Final Thoughts & Conclusion
The first thing we should go over to frame a conclusion is pricing. The Noctua NH-U12S will run you $69.99 shipped at Newegg. That does sound like a high-ish price for a heatsink until you consider the fact that it comes with a NF-F12 fan worth $24.99. You pay a decent price for the goodness the Noctua engineers have come up with. So, really, $70 for this heatsink & fan isn’t bad for what you get.
Regrettably those engineers didn’t do such a great job sound testing one of these superb fans in a pull configuration on this heatsink. Thus, I do not recommend buying the heatsink plus spending an additional $25 on a pull fan. Just buy the heatsink itself and be happy with its quiet operation. Repeat Author’s Note: Please see the comment below with regard to this issue. It may not be as bad as I thought due to reviewer error. Repeat Author’s Note II: Please see the subsequent comment after I have tested as outlined by Noctua. Considering the improved temperatures and now quiet operation, I believe I am comfortable rescinding the push-pull avoidance comment. Purchase a second fan to get the gains shown in the temperature graphs if you feel they are worth the $25 extra for the second NF-F12.

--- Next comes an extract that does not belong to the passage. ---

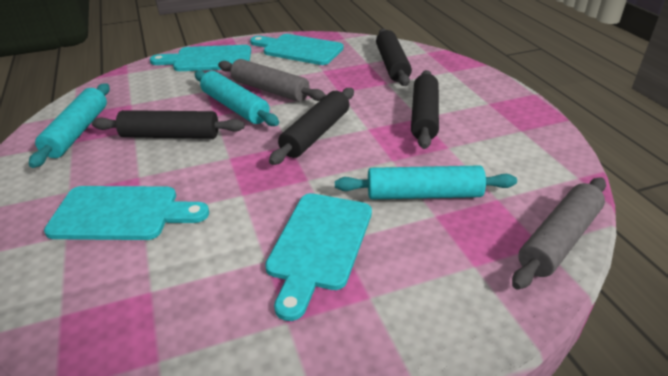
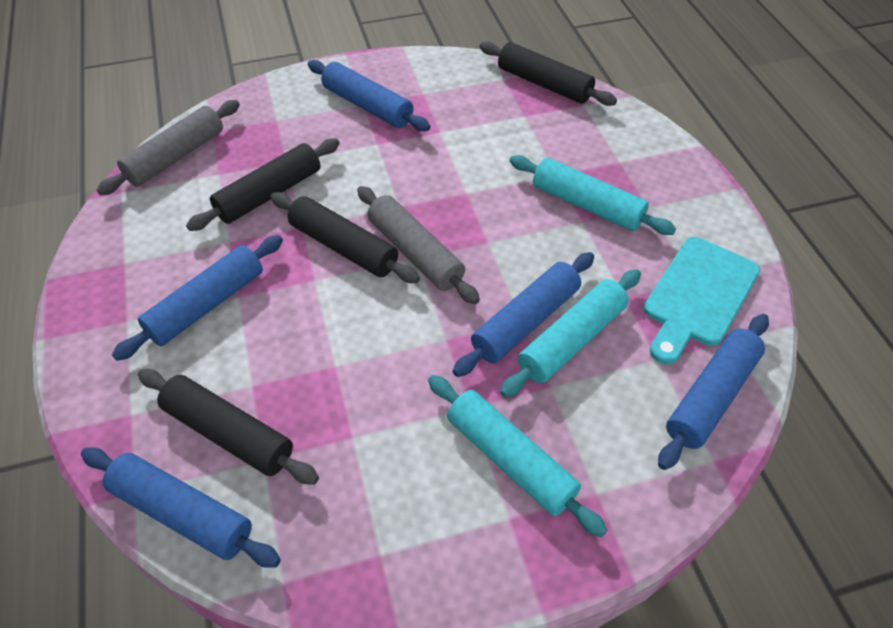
blue rolling pin: 0 -> 5
turquoise cutting board: 4 -> 1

Ultimately, that’s what this heatsink does, and does it pretty well. It cools your CPU with a reasonable overclock and does so very quietly. If you don’t mind noise and you want cooling at all costs, there are better choices, like a Megahalems for the same price; though you’ll need to buy a fan to go with it. However, if you want a strong cooler that operates silently, stays out of your RAM’s way, includes a great fan, and comes complete with a six year warranty, the Noctua NH-U12S is a good heatsink for your money.